Quantum Break was developed by Finnish developer Remedy Entertainment and published by Microsoft Studios. In 2010, the company released Alan Wake, another title published by Microsoft. The game received high critical praise but was not a significant commercial success for either company. Remedy intended to develop a sequel to Alan Wake after the release of the first game, and hoped to include live action elements into the game. The concept was pitched to Microsoft, who showed no interest in publishing another Alan Wake game and wanted to diversify their games lineup.

However, Microsoft was impressed by the idea of having a live action show within a video game, wanted to publish a game featuring interactive narrative. They hoped to partner with Remedy for a new intellectual property, in which Remedy could expand the live action part of the game; Remedy agreed. The team believed that one of the best themes that can accommodate a story with choices was time travel, as the general idea of this kind of story is to change past events. The idea of having a game about quantum physics originated from a TV episode within Alan Wake called "Quantum Suicide". After settling on the genre, the team pitched the project to Microsoft again and was accepted. The game was directed by Sam Lake, the writer of Alan Wake and Remedy's previous games, Max Payne and Max Payne 2: The Fall of Max Payne. Greg Louden, who received an Academy Award for Visual Effects for his work in Gravity, served as a narrative designer. Ben Ketai was the TV show's director. Pre-production of the game began in 2011; approximately 100 people worked on the game.

===Story===
The game's story was written by a team of three full-time writers along with Lake, with a goal of making it "believable". As a result, the team drew numerous inspirations from pop culture and included various references to films like Inception and Interstellar. The team was also inspired by The Matrix, The Terminator, Back to the Future, Primer, Looper, and other films. The game's story was described as "complicated", and Louden had to create a chart for the team to keep track of the story progression. Lake described the game as Remedy's most ambitious project and the "ultimate Remedy game", since the team learnt from Alan Wake and attempted to refine the formula. As in Alan Wake, the game's theme revolves around family. Lake also drew inspiration from the pacing and plot twists of TV shows, and hoped that the game's story would be unpredictable. He also reinterpreted familiar film clichés in an attempt to make dated ideas fresh again. To add dimensions, the team took inspirations from postmodern literature and included many self-references, such as a standalone TV show called Alan Wake's Return. Quantum Break was designed to have mainstream appeal, with Lake describing it as "Remedy’s summer blockbuster movie".

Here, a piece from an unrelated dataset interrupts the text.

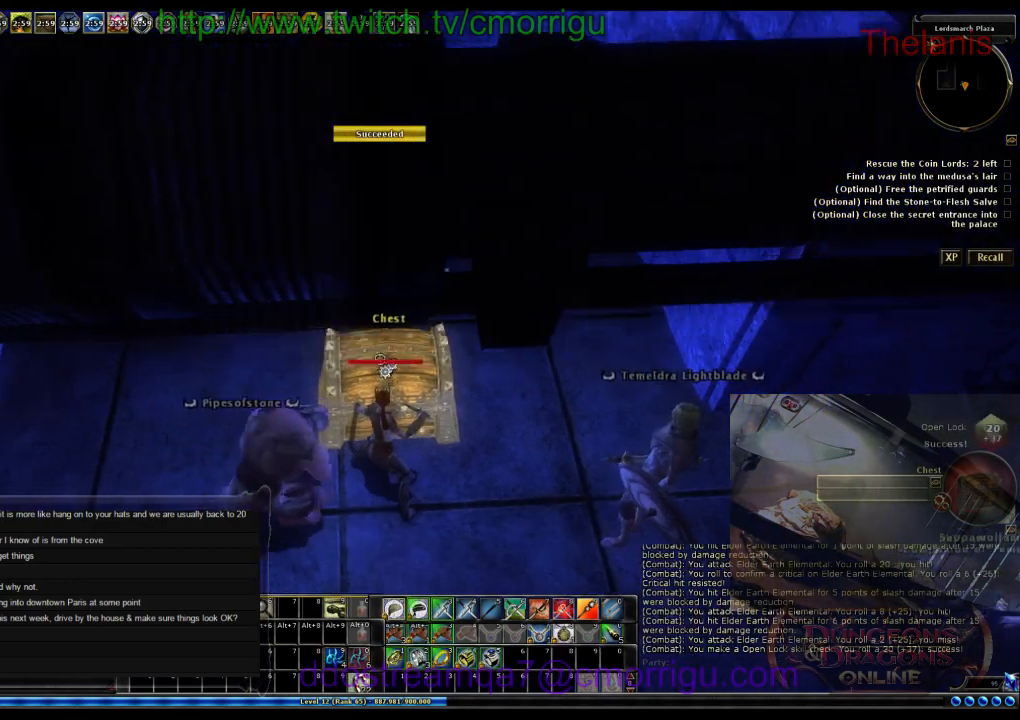
{"keys": [], "events": [[200, "s", "down"], [400, "s", "up"]]}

The game's "junction point" concept was created by Louden. There are approximately 40 variations in the game TV show, triggered by "quantum ripples", which unlock deleted scenes and give players additional insight on the story, and junction points. The player plays part of the game as Paul Serene and makes decisions as him at these points. Inspired by Die Hard, the writers hoped that this approach would allow them to create a complex villain with depth. According to Louden, the story characters are not "black and white", and depending on the player's perspective, players will feel sympathy for the villain and feel torn when making the choices. Junction points were a tool used by Remedy to add replayability to the game, unlocking alternate content and changing the state of the world, and the gameplay segments remain identical regardless of players' choices.

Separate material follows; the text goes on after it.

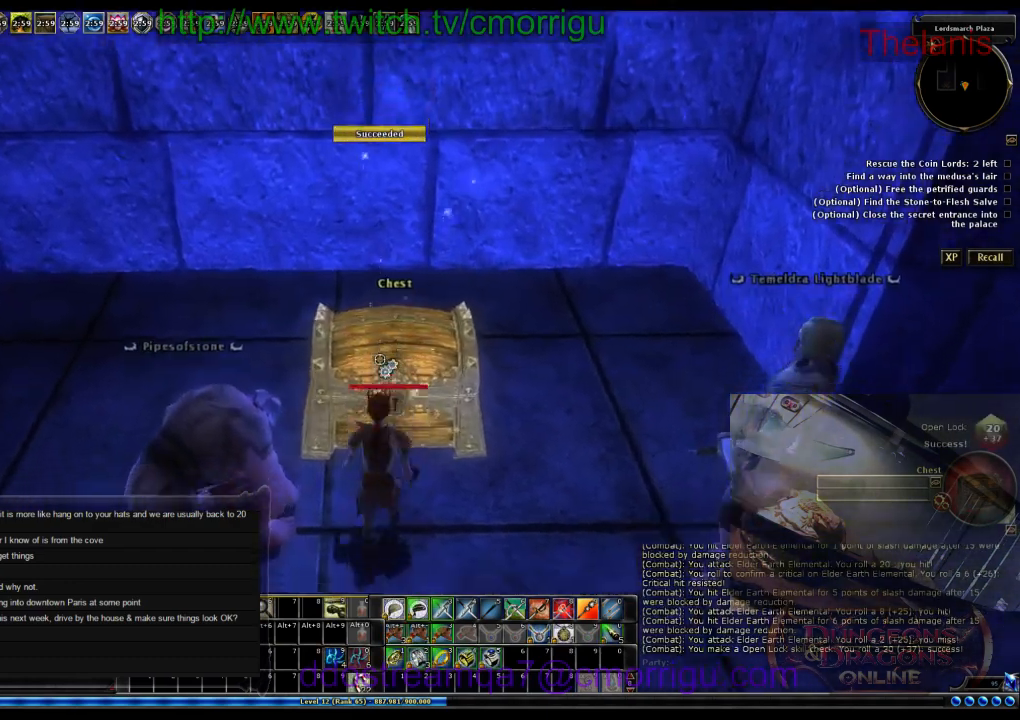
{"keys": [], "events": [[233, "d", "down"], [366, "d", "up"]]}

Quantum Break was described as a "transmedia action-shooter video game and television hybrid". At its core the game is an action-adventure game with a live action TV show bundled with it. According to Lake, the product was designed to be a complete package, players are encouraged to both play the game and watch the show. While the game allows players to skip the TV show completely, Remedy advise against such behaviors, as players may miss crucial details if they do not watch the show. The game features many collectibles, which serve a narrative purpose. Lake explained that once players find a collectible, they will trigger a butterfly effect, whose consequences will be shown during the show. The show also shows some objects, which can be found in the core game. Through this approach, the team hoped that they could offer an experience that is unique and personalized for all players, and increase the depth of the story. Initially, the game and the TV show were to tell drastically different stories featuring a completely different set of characters. However, Lake eventually scrapped the idea, and the game and the show echo each other more closely. Lake described the TV show as a "natural progression" for the studio, having experimented with the format with the two Max Payne games, which feature televisions, and Alan Wake, which has the Bright Falls live action show, and Alan Wake: American Nightmare, which features live-action cutscenes. Producer Thomas Puha added that the game is "the culmination of 21 years of work". Lake added that the TV part can serve as an entry point for people who do not play video games frequently, and draw them into video gaming. To keep both parts consistent, the team also consulted a filmmaker who gave them advice regarding the game's camera styles and depth of field to allow smooth transitions between the two mediums.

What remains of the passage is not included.